Dear American Jews, Let’s Cool It With the Chanukah Presents
Ironically, Chanukah commemorates the Jewish people’s unwillingness to quell to societal pressures — for instance, the societal pressure to invest in Hallmark Holidays.
Adam Sandler trots out every year to remind the Jewish people that we shouldn’t feel bad about not celebrating Christmas because “instead of one day of presents, we have eight crazy nights.” That’s kind of true. Chanukah does boast eight nights. Most, however, are not crazy and the holiday offers little of the glamor that comes with tinseled trees, mall Santas, and gingerbread cookies. Aware of this, many Jewish parents try to upsell their kids on a downmarket holiday.
Sure, Christmas might be more appealing, but Jews get more presents.
But Chanukah, as those aware of the holiday’s history and significance well know, has nothing to do with presents. Chanukah actually commemorates the Jewish people’s unwillingness to quell to societal pressures, which makes it all the more ironic that, in common practice, the holiday has become a Christmas knockoff. By making the holiday more expensive one gift at a time, Jewish parents aren’t just celebrating consumerism — they’re cheapening the tradition.
Chanukah celebrates two events, an unlikely military victory and the miracle of a small jug of oil lasting eight days. In the year 174 BCE (500 years before the first Christmas was celebrated on December 25), the Seleucid king Antiochus IV ruled over a large chunk of the ancient world, including Israel. He suppressed the local cultures under his regime, pressuring them to conform to Syrian-Greek norms. For Israel, this involved installing idols in the Holy Temple and purging the land of Jewish customs. He was not well-liked. As the story goes, a ragtag band of guerrilla fighters from Judea repulsed several thousand Seleucid soldiers, restored the Temple, and lit a traditional candelabra, known as the menorah. They had only enough oil to keep it burning for one day but, miraculously, it burned for eight days — enough time for new oil to be produced. Which explains the modern menorah lightings, but not the presents.

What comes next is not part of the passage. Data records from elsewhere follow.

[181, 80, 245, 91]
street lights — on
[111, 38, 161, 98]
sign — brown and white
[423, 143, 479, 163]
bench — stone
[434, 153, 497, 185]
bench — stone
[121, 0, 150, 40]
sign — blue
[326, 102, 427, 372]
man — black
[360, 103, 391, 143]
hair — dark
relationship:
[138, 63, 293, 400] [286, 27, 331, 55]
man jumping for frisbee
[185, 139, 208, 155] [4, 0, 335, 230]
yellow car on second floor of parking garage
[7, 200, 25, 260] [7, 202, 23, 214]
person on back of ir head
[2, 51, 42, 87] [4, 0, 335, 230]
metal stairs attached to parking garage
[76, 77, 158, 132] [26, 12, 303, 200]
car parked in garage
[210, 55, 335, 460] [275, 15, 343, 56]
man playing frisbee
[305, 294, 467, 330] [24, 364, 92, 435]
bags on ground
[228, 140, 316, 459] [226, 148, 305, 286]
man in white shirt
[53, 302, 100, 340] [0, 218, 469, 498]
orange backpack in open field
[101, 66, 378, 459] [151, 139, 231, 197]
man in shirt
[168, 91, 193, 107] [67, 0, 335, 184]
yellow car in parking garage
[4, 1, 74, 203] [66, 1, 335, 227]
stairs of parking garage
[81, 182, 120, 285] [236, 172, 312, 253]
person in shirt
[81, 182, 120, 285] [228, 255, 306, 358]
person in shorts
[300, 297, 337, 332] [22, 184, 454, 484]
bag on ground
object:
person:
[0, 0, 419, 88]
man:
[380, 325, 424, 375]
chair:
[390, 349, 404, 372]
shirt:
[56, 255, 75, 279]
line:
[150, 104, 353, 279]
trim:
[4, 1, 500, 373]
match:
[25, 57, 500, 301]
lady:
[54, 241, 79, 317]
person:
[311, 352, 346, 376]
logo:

Gifts didn’t become part of the Chanukah celebration until 19th-century American Jews sold out to holiday consumerism. According to historian Dianne Ashton of Rowan University, the entire notion of “Chanukah presents” can be traced back to two rabbis in Cincinnati who used the promise of presents to lure disengaged American kids into the synagogue. From there, it took off.
True, there exists a long-standing Chanukah custom for parents to give their children money (“Gelt” in Yiddish) and instruct them to donate it to charity or give it to their teachers as payment. But this was supposed to be a lesson in generosity or an exercise in teacher appreciation, which makes the modern practice of gift giving seem almost intentionally ironic. Gift giving (or, more to the point, gift receiving) is antithetical to the Chanukah tradition.
Worse, gift giving is a desperate and blatant grab at assimilation, a way of embracing American Christian culture (at least as American Jews imagine it) without doing something overtly Christian. And it’s symptomatic of a larger problem. Want proof? Scope the Chanukah stockings, Chanukah bushes, gingerbread menorahs, a mensches-on-a-bench (I kid you not, they ripped off Elf-on-Shelf!) marketed on Amazon. American Chanukah celebrations are often nothing less than blue-and-white Christmas parties, garnished with Hebrew letters.
If this wholesale adoption of local custom sounds familiar, it might be because you recognize it as exactly what Antiochus IV tried to accomplish two millennia ago. American Jews celebrate Chanukah — the holiday that commemorates our stubborn unwillingness to stop doing Jewish stuff and solemn determination not to assimilate — by cheerily appropriating Christmas. Why even bother celebrating Chanukah if (in spirit, at least) the Seleucids won?
But, alas, kids like presents (and eggnog, apparently). What’s an American Jewish father supposed to do when his children come home from school asking to deck the halls? That’s a tricky one. It’s hard to teach cultural pride while also teaching tolerance and appreciation for other cultures (doubly so when the other culture has superior holiday music). Nonetheless, experts agree that it is crucial that minority families teach ethnic pride and resist the urge to take the easy way out. “There are over 40 years of high-quality research that demonstrates being proud of your ethnic background is linked to higher self-esteem and better outcomes for young people of color,” Andrea Romero of the University of Arizona recently told Fatherly.
For American Jews, this means not trying to have our unleavened cake and eat it too. Instead of turning our ancient victory party into Christmas Lite, we should focus on making the holiday fun on its own terms. Light a giant menorah. Reclaim the dreidel. Fry up traditional latkes, which — bold claim — are better than gingerbread. In the immortal words of Grandpa Boris of The Rugrats (one of the first shows to feature a Chanukah Special): “The miracle is, these things have clogged our people’s arteries for 2,000 years. And yet, we survive!”
This year, let’s celebrate Chanukah on our own terms. We’ll survive.